La figurante, Avraham B. Yehoshua
La figurante, février 2016, trad. hébreu Jean-Luc Allouche, 399 pages, 22 €
Ecrivain(s): Avraham B Yehoshua Edition: Grasset
Le retour, un retour à l’enfance, une incursion qui paraît anodine, dans le passé… revenir en arrière, c’est aussi pour Noga affronter ses démons : démons familiers – ? – de sa mère, de son frère, de son père mort, de son ex-mari, et fantômes de ce – ceux – qu’elle n’a pas su résoudre.

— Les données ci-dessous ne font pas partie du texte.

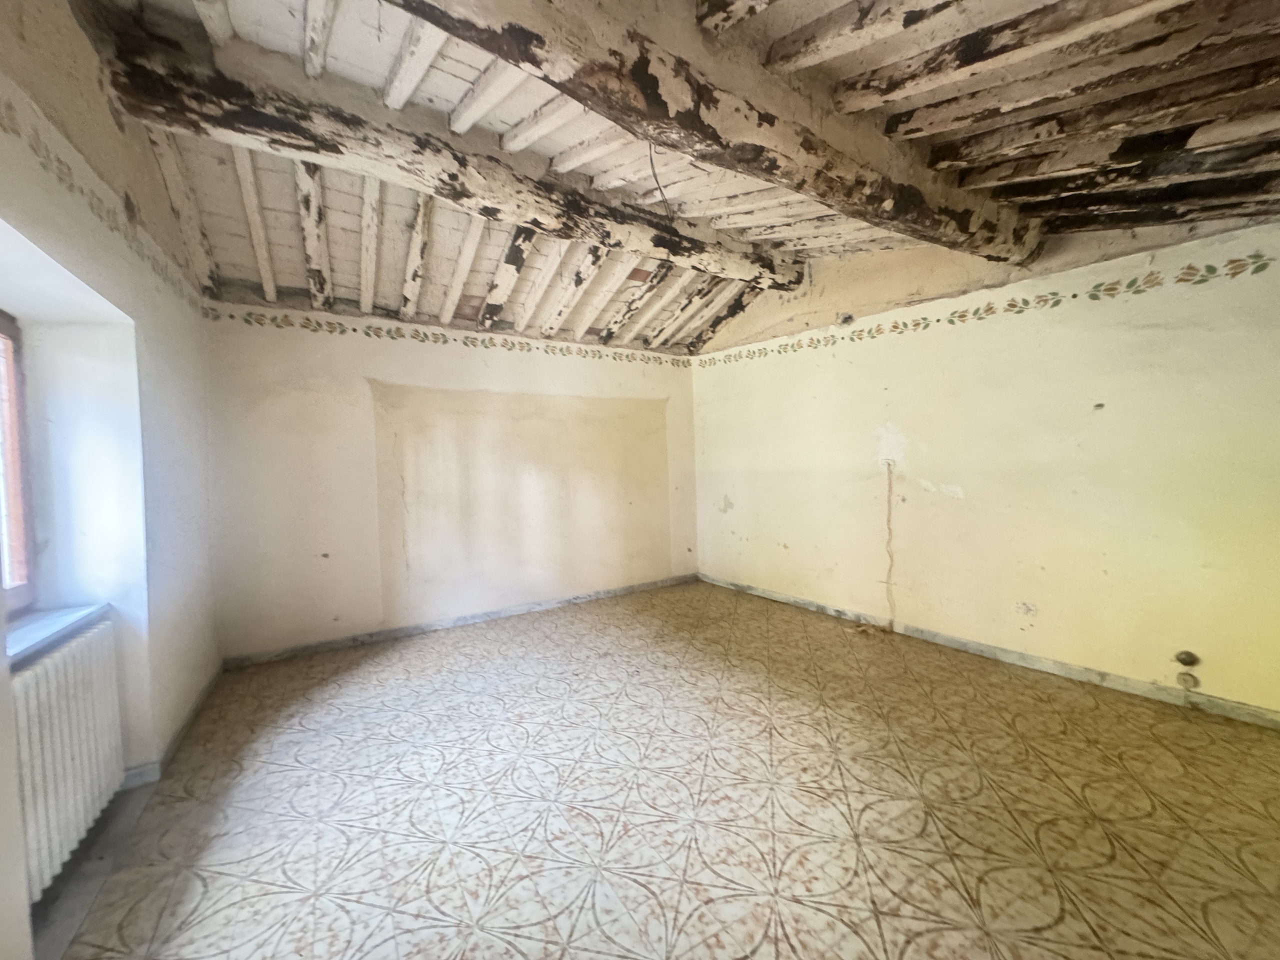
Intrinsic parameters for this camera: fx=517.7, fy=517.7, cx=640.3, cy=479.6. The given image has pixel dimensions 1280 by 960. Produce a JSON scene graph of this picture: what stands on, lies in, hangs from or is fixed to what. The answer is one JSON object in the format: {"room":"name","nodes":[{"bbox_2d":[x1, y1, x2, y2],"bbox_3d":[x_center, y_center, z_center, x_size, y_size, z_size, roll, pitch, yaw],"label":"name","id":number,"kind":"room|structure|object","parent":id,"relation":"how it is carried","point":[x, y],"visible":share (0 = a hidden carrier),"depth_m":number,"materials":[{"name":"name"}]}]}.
{"room":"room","nodes":[
{"label":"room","id":0,"kind":"room"},
{"bbox_2d":[0,0,222,959],"bbox_3d":[-1.544,-0.149,1.040,0.449,2.918,5.015,-3,3,-34],"label":"left wall","id":1,"kind":"structure","parent":0,"point":[75,30],"depth_m":2.02,"materials":[{"name":"white paint"}]},
{"bbox_2d":[0,311,38,622],"bbox_3d":[-1.976,-0.058,1.370,0.101,1.121,1.268,-3,3,-34],"label":"window","id":2,"kind":"structure","parent":1,"relation":"in","point":[9,329],"depth_m":1.86,"materials":[{"name":"brown wood"}]},
{"bbox_2d":[2,602,109,666],"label":"window sill","id":3,"kind":"structure","parent":1,"relation":"attached to","point":[51,625],"depth_m":1.72,"materials":[{"name":"stone"}]},
{"bbox_2d":[10,616,123,899],"bbox_3d":[-1.806,0.869,1.538,0.102,0.630,1.085,-3,3,-34],"label":"radiator","id":4,"kind":"object","parent":1,"relation":"attached to","point":[51,662],"visible":0.86,"depth_m":1.59,"materials":[{"name":"white metal"}]},
{"bbox_2d":[0,88,205,313],"bbox_3d":[-1.567,-0.897,1.348,0.008,0.114,3.851,-3,3,-34],"label":"wallpaper border","id":5,"kind":"object","parent":1,"relation":"attached to","point":[128,208],"visible":0.95,"depth_m":1.64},
{"bbox_2d":[122,665,222,787],"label":"baseboard","id":6,"kind":"structure","parent":1,"relation":"attached to","point":[200,703],"depth_m":2.39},
{"bbox_2d":[200,296,702,660],"bbox_3d":[-1.092,-0.127,4.394,4.260,2.547,0.214,-3,3,-34],"label":"back wall","id":7,"kind":"structure","parent":0,"point":[353,361],"depth_m":3.89,"materials":[{"name":"beige paint"}]},
{"bbox_2d":[199,305,693,367],"bbox_3d":[-1.126,-1.100,4.266,3.836,0.105,0.006,-3,3,-34],"label":"wallpaper border","id":8,"kind":"object","parent":7,"relation":"attached to","point":[250,313],"visible":0.95,"depth_m":3.90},
{"bbox_2d":[220,571,699,669],"bbox_3d":[-1.026,1.090,4.335,3.848,0.080,0.016,-3,3,-34],"label":"baseboard","id":9,"kind":"structure","parent":7,"relation":"attached to","point":[303,649],"depth_m":3.94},
{"bbox_2d":[43,577,1279,959],"bbox_3d":[0.399,1.241,2.130,4.405,0.114,5.731,-3,3,-34],"label":"floor","id":10,"kind":"structure","parent":0,"point":[1018,722],"depth_m":1.90,"materials":[{"name":"tile"}]},
{"bbox_2d":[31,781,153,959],"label":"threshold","id":11,"kind":"object","parent":10,"relation":"on","point":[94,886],"visible":0.57,"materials":[{"name":"grey"}]},
{"bbox_2d":[83,0,1279,356],"bbox_3d":[0.323,-1.498,2.233,4.626,0.576,5.704,-3,3,-34],"label":"ceiling","id":12,"kind":"structure","parent":0,"point":[234,275],"depth_m":2.21,"materials":[{"name":"wood"}]},
{"bbox_2d":[81,1,810,289],"bbox_3d":[-0.321,-1.496,2.799,3.618,0.267,0.275,-3,3,-34],"label":"ceiling beam","id":13,"kind":"structure","parent":12,"relation":"attached to","point":[695,246],"depth_m":2.18,"materials":[{"name":"brown wood"}]},
{"bbox_2d":[647,142,675,215],"bbox_3d":[0.095,-1.382,2.362,0.082,0.320,0.179,0,3,19],"label":"electrical wire","id":14,"kind":"object","parent":12,"relation":"hanging from","point":[655,178],"visible":0.83,"depth_m":2.35,"materials":[{"name":"black plastic"}]},
{"bbox_2d":[385,0,1042,266],"bbox_3d":[0.406,-1.334,1.825,4.115,0.321,0.294,-3,3,-34],"label":"ceiling beam","id":15,"kind":"structure","parent":12,"relation":"attached to","point":[647,79],"depth_m":1.70,"materials":[{"name":"brown wood"}]},
{"bbox_2d":[688,207,1279,719],"bbox_3d":[2.029,-0.337,3.575,0.208,2.885,5.247,-3,3,-34],"label":"right wall","id":16,"kind":"structure","parent":0,"point":[730,514],"depth_m":3.02,"materials":[{"name":"beige paint"}]},
{"bbox_2d":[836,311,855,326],"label":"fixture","id":17,"kind":"object","parent":16,"relation":"attached to","point":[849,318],"visible":0.95,"depth_m":3.91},
{"bbox_2d":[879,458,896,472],"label":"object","id":18,"kind":"object","parent":16,"relation":"attached to","point":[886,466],"visible":0.92,"depth_m":3.74,"materials":[{"name":"white"}]},
{"bbox_2d":[883,462,896,626],"bbox_3d":[1.828,0.495,3.800,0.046,1.173,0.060,-3,3,-34],"label":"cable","id":19,"kind":"object","parent":16,"relation":"attached to","point":[889,520],"visible":0.98,"depth_m":3.80,"materials":[{"name":"plastic"}]},
{"bbox_2d":[694,247,1279,366],"bbox_3d":[2.021,-1.046,3.388,0.007,0.113,4.703,-3,3,-34],"label":"wallpaper border","id":20,"kind":"object","parent":16,"relation":"attached to","point":[894,326],"visible":0.96,"depth_m":2.97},
{"bbox_2d":[703,573,1279,729],"bbox_3d":[2.065,1.056,3.390,0.015,0.081,4.607,-3,3,-34],"label":"baseboard","id":21,"kind":"structure","parent":16,"relation":"attached to","point":[788,601],"depth_m":2.98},
{"bbox_2d":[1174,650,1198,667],"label":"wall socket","id":22,"kind":"object","parent":16,"relation":"attached to","point":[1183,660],"visible":0.99,"depth_m":2.53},
{"bbox_2d":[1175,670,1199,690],"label":"wall socket","id":23,"kind":"object","parent":16,"relation":"attached to","point":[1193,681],"visible":0.99,"depth_m":2.53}
]}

C’est aussi se mesurer à l’engloutissement d’un monde, d’un pays, d’une ville, grignotés de l’intérieur par les religieux qui colonisent peu à peu, quartier par quartier, la Jérusalem de son enfance et de sa jeunesse.
« – En effet, il donnait sur un magnifique paysage, et avait plusieurs fenêtres. Mais je n’ai aucun doute qu’entre-temps, à cause de la fécondité des habitants et des nouvelles constructions, ce paysage ne doit plus exister. Oui, c’était un appartement très agréable dans un quartier qui, depuis, a changé et est devenu plus noir que le noir, mais, en fait, c’est pareil chez nous… » (p.357).

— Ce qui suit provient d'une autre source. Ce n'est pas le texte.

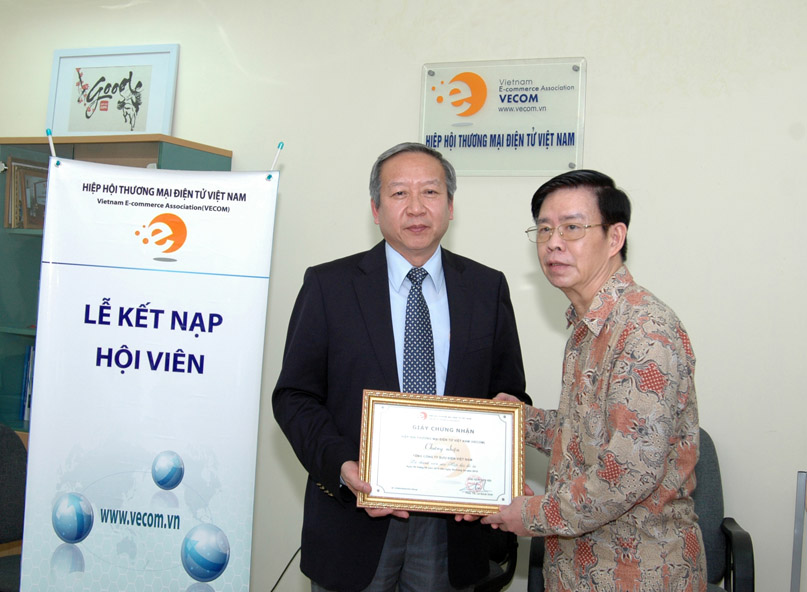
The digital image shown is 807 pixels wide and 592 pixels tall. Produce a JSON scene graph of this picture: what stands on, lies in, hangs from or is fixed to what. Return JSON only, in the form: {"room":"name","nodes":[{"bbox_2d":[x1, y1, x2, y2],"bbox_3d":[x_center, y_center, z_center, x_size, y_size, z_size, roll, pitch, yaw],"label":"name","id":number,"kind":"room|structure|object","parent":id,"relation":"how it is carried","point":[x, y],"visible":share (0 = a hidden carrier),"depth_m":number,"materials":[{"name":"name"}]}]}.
{"room":"office","nodes":[
{"label":"office","id":0,"kind":"room"},
{"bbox_2d":[0,0,806,591],"bbox_3d":[0.091,-0.101,3.473,5.996,2.839,0.162,3,0,22],"label":"wall","id":1,"kind":"structure","parent":0,"point":[359,213],"depth_m":3.23,"materials":[{"name":"white paint"}]},
{"bbox_2d":[268,547,300,591],"bbox_3d":[-0.508,1.141,3.580,0.368,0.352,0.153,3,0,22],"label":"cable","id":2,"kind":"object","parent":1,"relation":"attached to","point":[282,574],"visible":0.4,"depth_m":3.60,"materials":[{"name":"black plastic"}]},
{"bbox_2d":[419,57,587,175],"bbox_3d":[0.357,-0.672,3.295,0.626,0.426,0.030,3,0,22],"label":"wall sign","id":3,"kind":"object","parent":1,"relation":"attached to","point":[429,136],"visible":0.95,"depth_m":3.28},
{"label":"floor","id":4,"kind":"structure","parent":0,"visible":0},
{"bbox_2d":[0,422,27,591],"bbox_3d":[-1.259,0.825,2.741,0.590,0.846,0.582,3,0,22],"label":"chair","id":5,"kind":"object","parent":4,"relation":"on","point":[7,468],"visible":0.68,"depth_m":2.87,"materials":[{"name":"grey fabric"}]},
{"bbox_2d":[0,131,233,419],"bbox_3d":[-1.327,0.286,3.779,1.005,1.850,0.452,3,0,22],"label":"bookcase","id":6,"kind":"object","parent":4,"relation":"on","point":[4,329],"visible":0.2,"depth_m":3.71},
{"bbox_2d":[4,158,48,229],"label":"picture frame","id":7,"kind":"object","parent":6,"relation":"in","point":[20,171],"visible":0.56,"depth_m":3.83,"materials":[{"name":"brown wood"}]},
{"bbox_2d":[20,347,34,421],"bbox_3d":[-1.483,0.368,3.880,0.268,0.321,0.220,3,0,22],"label":"book","id":8,"kind":"object","parent":6,"relation":"in","point":[32,354],"visible":0.13,"depth_m":3.82,"materials":[{"name":"blue paper"}]},
{"bbox_2d":[46,44,177,136],"bbox_3d":[-1.295,-0.897,3.925,0.580,0.430,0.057,3,0,22],"label":"framed picture","id":9,"kind":"object","parent":6,"relation":"on","point":[121,128],"visible":0.96,"depth_m":3.91},
{"bbox_2d":[18,153,278,591],"bbox_3d":[-0.722,0.399,2.531,0.682,1.691,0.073,3,0,0],"label":"banner","id":10,"kind":"object","parent":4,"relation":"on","point":[181,443],"visible":0.99,"depth_m":2.52,"materials":[{"name":"white plastic"}]},
{"bbox_2d":[45,128,60,166],"bbox_3d":[-1.074,-0.459,2.722,0.027,0.133,0.045,3,0,22],"label":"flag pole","id":11,"kind":"object","parent":10,"relation":"attached to","point":[48,130],"visible":0.75,"depth_m":2.71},
{"bbox_2d":[266,141,283,179],"bbox_3d":[-0.417,-0.354,2.854,0.036,0.310,0.038,3,0,3],"label":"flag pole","id":12,"kind":"object","parent":10,"relation":"attached to","point":[282,145],"visible":0.94,"depth_m":2.85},
{"bbox_2d":[272,141,529,591],"bbox_3d":[-0.010,0.436,2.468,0.695,1.645,0.582,3,0,-24],"label":"man","id":13,"kind":"object","parent":4,"relation":"on","point":[389,357],"visible":0.86,"depth_m":2.31},
{"bbox_2d":[471,527,519,591],"bbox_3d":[0.068,0.856,3.025,0.620,0.903,0.624,3,0,22],"label":"chair","id":14,"kind":"object","parent":4,"relation":"on","point":[516,546],"visible":0.16,"depth_m":2.99,"materials":[{"name":"black"}]},
{"bbox_2d":[477,168,706,591],"bbox_3d":[0.441,0.472,2.179,0.536,1.492,0.654,3,0,-28],"label":"man","id":15,"kind":"object","parent":4,"relation":"on","point":[620,420],"visible":0.98,"depth_m":1.96},
{"bbox_2d":[357,392,524,515],"bbox_3d":[0.091,0.363,2.096,0.378,0.258,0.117,3,0,0],"label":"framed certificate","id":16,"kind":"object","parent":15,"relation":"in","point":[509,443],"visible":0.98,"depth_m":2.09,"materials":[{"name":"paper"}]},
{"bbox_2d":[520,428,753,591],"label":"office chair","id":17,"kind":"object","parent":4,"relation":"on","point":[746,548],"visible":0.25,"depth_m":2.78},
{"bbox_2d":[790,472,806,591],"bbox_3d":[1.345,0.920,2.428,0.497,0.797,0.493,3,0,22],"label":"metal stand","id":18,"kind":"object","parent":4,"relation":"on","point":[799,493],"visible":0.98,"depth_m":2.62,"materials":[{"name":"metal"}]}
]}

« – Cela est valable pour ses voisins, la famille Pomerantz, une famille décente et modérée, mais l’espèce des Pomerantz est en voie d’extinction et, à leur place, débarquent des extrémistes qui ne se contentent pas d’observer scrupuleusement les commandements les plus rigoureux mais qui, en plus, croient aux démons et aux esprits » (p.232).
Figurer, c’est à la fois n’être qu’un décor et s’y fondre sans y jouer aucun vrai rôle : « Je suis entrée par une rue semblable à toutes les rues citadines, et voilà qu’on se croirait dans quelque collège d’Oxford ou de Cambridge où, derrière une porte anodine, dans une rue normale, une grandiose cathédrale est nichée au milieu de vastes pelouses » (p.58).
« – Sans votre mère, c’est impossible. Selon la loi, vous ne possédez aucun statut » (p.66).
Noga, qui n’aura été aussi qu’une figurante dans/de sa propre vie, retrouvera son intégrité dans le dénouement – de son ventre, et de l’histoire – lorsque l’image du père – à travers le vieux musicien japonais – se penchera vers elle, la tenant quitte.
Rien, ici, ne se rejoint, et/mais tout se recoupe au centre de l’histoire : Noga, pour qui la musique est à la fois refuge et éloignement, refuse l’enfant qu’elle aurait pu avoir avec Ourya, son ex-mari et quitte son pays pour jouer dans un orchestre aux Pays-Bas, et en miroir, Christine, la seconde harpiste, enceinte, se voit fermer les portes de la musique après son désistement, orchestré par son compagnon par peur qu’elle ne perde le bébé au cours d’un aussi long voyage.
Que fuit Noga, qui se jette, s’absorbe toute entière dans la musique ? Et pourquoi choisir un instrument – la harpe – qui, ainsi qu’on lui en fait la remarque, a peu de place dans la plupart des œuvres ? La harpe, cet instrument que l’on entoure délicatement de ses bras… Celui qui lui a offert sa harpe d’enfance, celui qui a peur qu’elle ne meure en couches, la privant inconsciemment de tout désir d’enfant, c’est le père. La mère n’est que le révélateur, cette mère qui se livrera, qui ne pourra parler que bien après la mort du père, cette mère (mer) que Noga pourra enfin jouer selon sa vraie partition.